**Directions**:
Repeat the lines below exactly as written, please, from the line with "given much of" to the line with "improve in prior", both lines included, and no others.

Dataset entries:
★ ★ ★ ★ ★

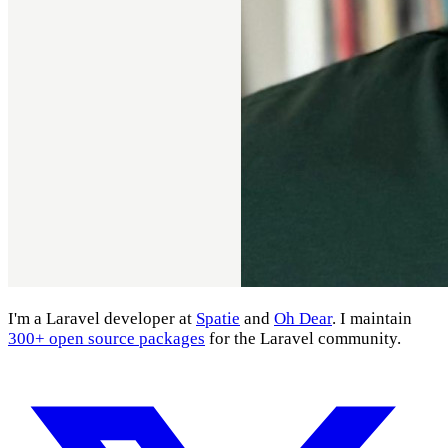
I'm a Laravel developer at
Spatie
and
Oh Dear
. I maintain
300+ open source packages
for the Laravel community.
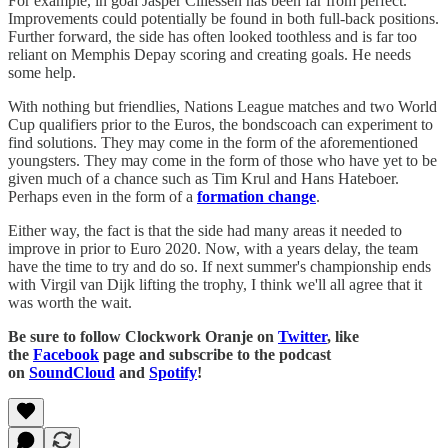
For example, in goal Jasper Cillessen has been far from perfect.
Improvements could potentially be found in both full-back positions.
Further forward, the side has often looked toothless and is far too
reliant on Memphis Depay scoring and creating goals. He needs
some help.
With nothing but friendlies, Nations League matches and two World
Cup qualifiers prior to the Euros, the bondscoach can experiment to
find solutions. They may come in the form of the aforementioned
youngsters. They may come in the form of those who have yet to be
given much of a chance such as Tim Krul and Hans Hateboer.
Perhaps even in the form of a
formation change
.
Either way, the fact is that the side had many areas it needed to
improve in prior to Euro 2020. Now, with a years delay, the team
have the time to try and do so. If next summer's championship ends
with Virgil van Dijk lifting the trophy, I think we'll all agree that it
was worth the wait.
Be sure to follow Clockwork Oranje on
Twitter
, like
the
Facebook
page and subscribe to the podcast
on
SoundCloud
and
Spotify
!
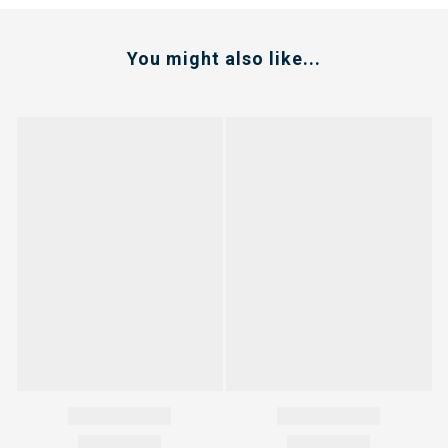
You might also like...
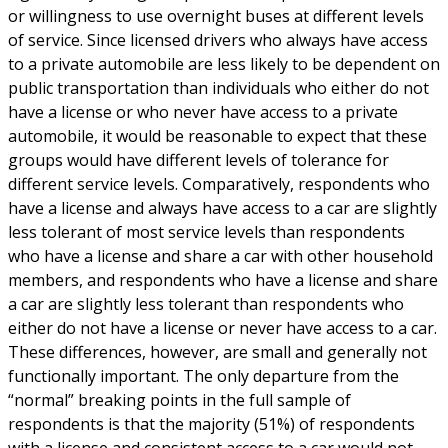
or willingness to use overnight buses at different levels
of service. Since licensed drivers who always have access
to a private automobile are less likely to be dependent on
public transportation than individuals who either do not
have a license or who never have access to a private
automobile, it would be reasonable to expect that these
groups would have different levels of tolerance for
different service levels. Comparatively, respondents who
have a license and always have access to a car are slightly
less tolerant of most service levels than respondents
who have a license and share a car with other household
members, and respondents who have a license and share
a car are slightly less tolerant than respondents who
either do not have a license or never have access to a car.
These differences, however, are small and generally not
functionally important. The only departure from the
“normal” breaking points in the full sample of
respondents is that the majority (51%) of respondents
with a license and consistent access to a car would not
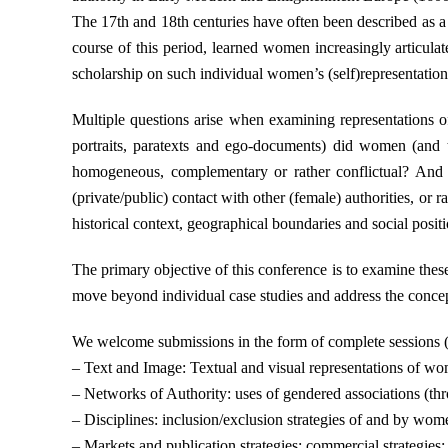
The 17th and 18th centuries have often been described as a d
course of this period, learned women increasingly articula
scholarship on such individual women’s (self)representation a
Multiple questions arise when examining representations of
portraits, paratexts and ego-documents) did women (and the
homogeneous, complementary or rather conflictual? And h
(private/public) contact with other (female) authorities, or
historical context, geographical boundaries and social posit
The primary objective of this conference is to examine these
move beyond individual case studies and address the concept
We welcome submissions in the form of complete sessions (3 
– Text and Image: Textual and visual representations of wome
– Networks of Authority: uses of gendered associations (thro
– Disciplines: inclusion/exclusion strategies of and by wom
– Markets and publication strategies: commercial strategies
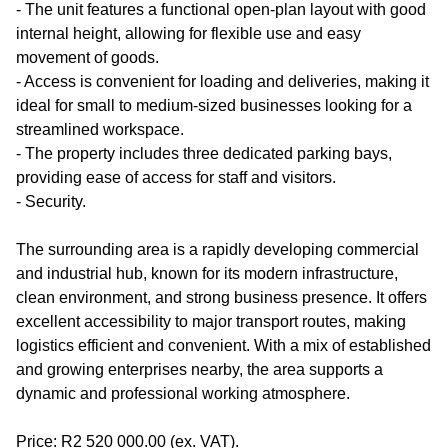
- The unit features a functional open-plan layout with good
internal height, allowing for flexible use and easy
movement of goods.
- Access is convenient for loading and deliveries, making it
ideal for small to medium-sized businesses looking for a
streamlined workspace.
- The property includes three dedicated parking bays,
providing ease of access for staff and visitors.
- Security.
The surrounding area is a rapidly developing commercial
and industrial hub, known for its modern infrastructure,
clean environment, and strong business presence. It offers
excellent accessibility to major transport routes, making
logistics efficient and convenient. With a mix of established
and growing enterprises nearby, the area supports a
dynamic and professional working atmosphere.
Price: R2 520 000.00 (ex. VAT).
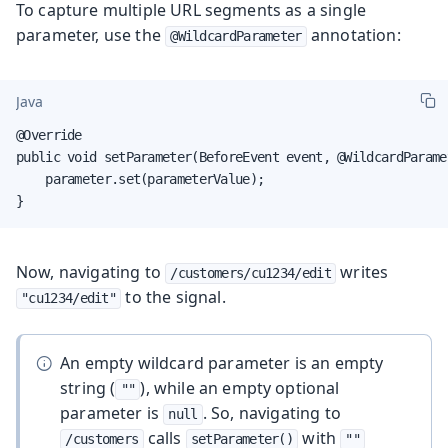
To capture multiple URL segments as a single
parameter, use the
annotation:
@WildcardParameter
Java
@Override

public void setParameter(BeforeEvent event, @WildcardParame
    parameter.set(parameterValue);

}
Now, navigating to
writes
/customers/cu1234/edit
to the signal.
"cu1234/edit"
An empty wildcard parameter is an empty
string (
), while an empty optional
""
parameter is
. So, navigating to
null
calls
with
/customers
setParameter()
""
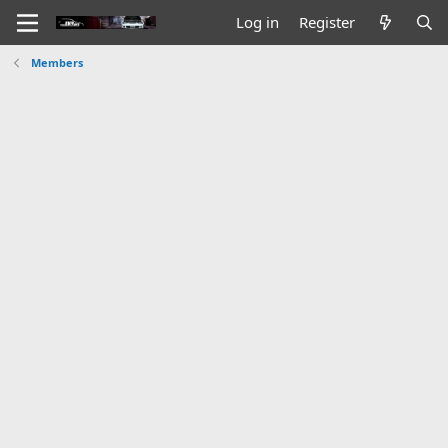
Log in
Register
Members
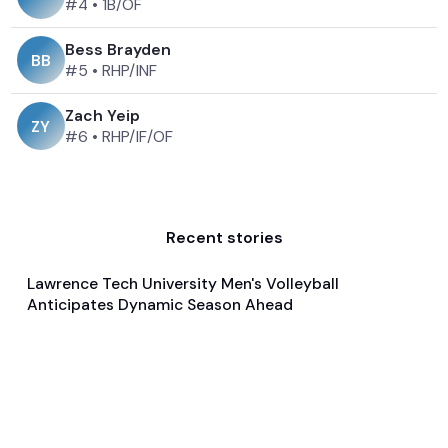
#4
•
1B/OF
Bess Brayden
B
B
#5
•
RHP/INF
Zach Yeip
Z
Y
#6
•
RHP/IF/OF
Recent stories
Lawrence Tech University Men's Volleyball
Jan 21, 2025
Anticipates Dynamic Season Ahead
Pre Season Preview
Volleyball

★ ★ ★ ★ ★

**Response to this exercise**:
given much of a chance such as Tim Krul and Hans Hateboer.
Perhaps even in the form of a
formation change
.
Either way, the fact is that the side had many areas it needed to
improve in prior to Euro 2020. Now, with a years delay, the team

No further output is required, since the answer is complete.